WELLFLEET — State officials want to see the cleanup of a nearly two-year-old oil spill at a downtown business and recently threatened the owner with fines “in excess of several thousand dollars” if the work isn’t done.
The spill occurred in September 2021, when landscapers from J.F. Young accidentally damaged a feed line to a 275-gallon above-ground oil tank behind the Box Lunch at 50 Briar Lane while clearing vegetation.
Heating oil from the tank leaked onto the ground and into a nearby wetland, contaminating vegetation and some standing water.
Wellfleet Box Lunch owner Kathryn MacNutt hired Frank Corp. Environmental to perform an initial emergency cleanup, and over the next several days they installed oil-absorbent booms in the wetland and siphoned out more than 10,000 gallons of oily water with a vacuum truck.
Polyethylene sheeting lined and covered a hay-bale berm at the perimeter of the affected area to prevent migration of the oil. Workers dug up contaminated soil and vegetation, which they covered in plastic sheeting and left on the property.
The private well that supplies drinking water to the Box Lunch was tested for petroleum contamination in November 2021 and none was detected.
The Mass. Dept. of Environmental Protection (DEP) was notified shortly after the spill occurred, which triggered a set of cleanup requirements and deadlines. But after that initial burst of remedial action, progress stalled. None of the required benchmarks was met after November 2021. The piles of contaminated soil remain on the site today.
Most oil and hazardous material releases are cleaned up within a year, according to a DEP spokesperson. In the case of the Box Lunch, the property owner’s “overdue response actions” led the state agency to issue a notice of noncompliance.

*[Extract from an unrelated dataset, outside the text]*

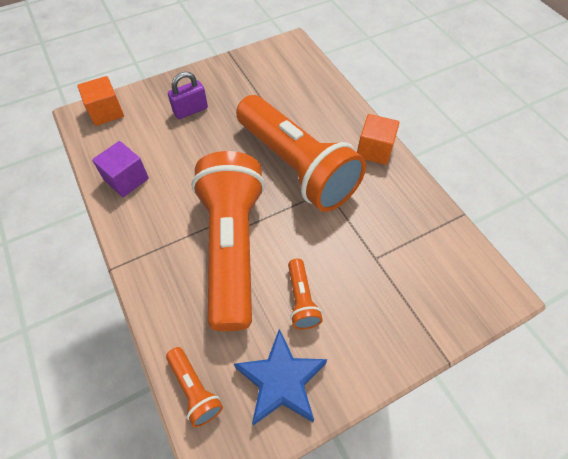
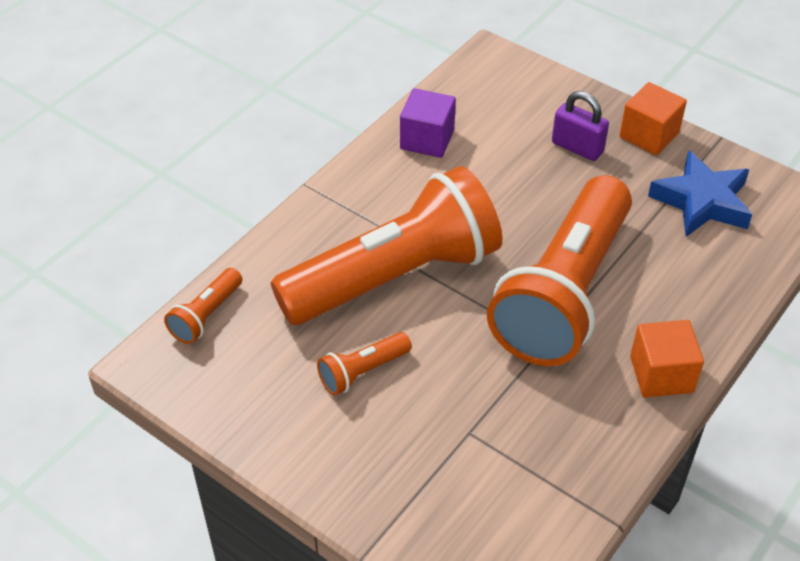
camera: 65 degrees right, 10 degrees down
(106, 112) = (513, 73): orange cube -> orange cube (649, 135)
(281, 381) = (251, 388): blue star -> blue star (701, 201)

In April, the DEP sent letters to McNutt and to landscape company owner Jeremy Young, listing the violations to date. A release notification form that must be submitted within 60 days of a spill had not arrived, nor had an immediate response action plan. The site still lacked a tier classification, a designation that identifies the level of cleanup and oversight needed, and a Phase 1 report, which describes measures taken to evaluate the extent of the contamination.
MacNutt has since hired Weston & Sampson engineers, who provided the overdue paperwork, including a site investigation report, to the DEP by its July 24 deadline.
Weston & Sampson has begun its investigation of the site, sampling the soil and installing groundwater monitoring wells. Six shallow soil samples, three groundwater samples, and two surface water samples were then analyzed for petroleum hydrocarbons.
One of the two surface water samples exceeded the limit for several polycyclic aromatic hydrocarbons, which are found in crude oil and gasoline. Some petroleum contamination was found in the groundwater samples, but only benzene reached a level requiring cleanup in one well.
Three soil samples contained levels of polycyclic aromatic hydrocarbons at levels requiring cleanup, and two of the three also contained volatile organic compounds requiring cleanup.
There is a stream on the property being watched by Weston & Sampson engineers, which does not appear to have been contaminated.
Weston & Sampson gave the site a Tier 1 designation because of the benzene and the stockpile of contaminated soil and vegetation, which must be taken offsite to a disposal facility.
What’s been done to date is only a first step.
In its report, Weston & Sampson outlines the next phase of work, which will focus on further assessment of soil, groundwater, and surface water. Engineers will “evaluate the risk to human health and the environment and determine if further remedial measures are warranted.” They expect Phase II to be completed by 2025.
According to the DEP spokesperson, a progress report must be submitted to the agency in December for the cleanup to stay on track.
Town Administrator Rich Waldo and Health and Conservation Agent Meredith Ballinger were both contacted for this story, since they also received related notice from DEP. Neither responded by this week’s deadline. Young and MacNutt did not return calls for comment.